• _Study material_
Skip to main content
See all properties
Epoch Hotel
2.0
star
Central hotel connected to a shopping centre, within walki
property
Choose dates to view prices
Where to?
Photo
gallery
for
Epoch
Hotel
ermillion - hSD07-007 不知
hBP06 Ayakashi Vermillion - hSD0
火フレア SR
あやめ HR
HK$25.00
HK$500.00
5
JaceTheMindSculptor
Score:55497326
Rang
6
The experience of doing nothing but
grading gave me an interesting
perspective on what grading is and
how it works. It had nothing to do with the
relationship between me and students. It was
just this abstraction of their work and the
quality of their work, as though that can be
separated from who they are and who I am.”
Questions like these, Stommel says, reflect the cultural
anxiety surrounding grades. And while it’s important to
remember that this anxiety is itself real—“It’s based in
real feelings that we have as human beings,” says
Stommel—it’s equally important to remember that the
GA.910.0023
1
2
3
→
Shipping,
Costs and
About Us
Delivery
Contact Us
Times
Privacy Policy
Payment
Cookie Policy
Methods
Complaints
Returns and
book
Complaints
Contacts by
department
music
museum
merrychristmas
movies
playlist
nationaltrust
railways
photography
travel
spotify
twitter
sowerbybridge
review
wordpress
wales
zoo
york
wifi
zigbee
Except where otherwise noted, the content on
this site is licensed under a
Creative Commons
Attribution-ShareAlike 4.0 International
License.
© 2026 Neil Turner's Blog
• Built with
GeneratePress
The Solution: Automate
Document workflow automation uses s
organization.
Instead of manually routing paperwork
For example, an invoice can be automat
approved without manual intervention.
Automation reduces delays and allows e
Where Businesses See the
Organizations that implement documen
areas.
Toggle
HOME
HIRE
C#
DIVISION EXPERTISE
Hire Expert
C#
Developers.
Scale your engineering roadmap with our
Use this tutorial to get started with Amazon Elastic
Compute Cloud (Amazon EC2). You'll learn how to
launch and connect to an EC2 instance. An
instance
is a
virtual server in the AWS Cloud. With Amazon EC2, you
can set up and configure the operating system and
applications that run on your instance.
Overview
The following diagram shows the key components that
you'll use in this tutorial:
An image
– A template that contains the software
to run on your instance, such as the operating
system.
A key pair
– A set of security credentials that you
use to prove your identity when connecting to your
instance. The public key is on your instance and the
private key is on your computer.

• _Exercise_
Each record must be printed again, word for word, with nothing dropped.

• _Response for this exercise_
Skip to main content
See all properties
Epoch Hotel
2.0
star
Central hotel connected to a shopping centre, within walki
property
Choose dates to view prices
Where to?
Photo
gallery
for
Epoch
Hotel
ermillion - hSD07-007 不知
hBP06 Ayakashi Vermillion - hSD0
火フレア SR
あやめ HR
HK$25.00
HK$500.00
5
JaceTheMindSculptor
Score:55497326
Rang
6
The experience of doing nothing but
grading gave me an interesting
perspective on what grading is and
how it works. It had nothing to do with the
relationship between me and students. It was
just this abstraction of their work and the
quality of their work, as though that can be
separated from who they are and who I am.”
Questions like these, Stommel says, reflect the cultural
anxiety surrounding grades. And while it’s important to
remember that this anxiety is itself real—“It’s based in
real feelings that we have as human beings,” says
Stommel—it’s equally important to remember that the
GA.910.0023
1
2
3
→
Shipping,
Costs and
About Us
Delivery
Contact Us
Times
Privacy Policy
Payment
Cookie Policy
Methods
Complaints
Returns and
book
Complaints
Contacts by
department
music
museum
merrychristmas
movies
playlist
nationaltrust
railways
photography
travel
spotify
twitter
sowerbybridge
review
wordpress
wales
zoo
york
wifi
zigbee
Except where otherwise noted, the content on
this site is licensed under a
Creative Commons
Attribution-ShareAlike 4.0 International
License.
© 2026 Neil Turner's Blog
• Built with
GeneratePress
The Solution: Automate
Document workflow automation uses s
organization.
Instead of manually routing paperwork
For example, an invoice can be automat
approved without manual intervention.
Automation reduces delays and allows e
Where Businesses See the
Organizations that implement documen
areas.
Toggle
HOME
HIRE
C#
DIVISION EXPERTISE
Hire Expert
C#
Developers.
Scale your engineering roadmap with our
Use this tutorial to get started with Amazon Elastic
Compute Cloud (Amazon EC2). You'll learn how to
launch and connect to an EC2 instance. An
instance
is a
virtual server in the AWS Cloud. With Amazon EC2, you
can set up and configure the operating system and
applications that run on your instance.
Overview
The following diagram shows the key components that
you'll use in this tutorial:
An image
– A template that contains the software
to run on your instance, such as the operating
system.
A key pair
– A set of security credentials that you
use to prove your identity when connecting to your
instance. The public key is on your instance and the
private key is on your computer.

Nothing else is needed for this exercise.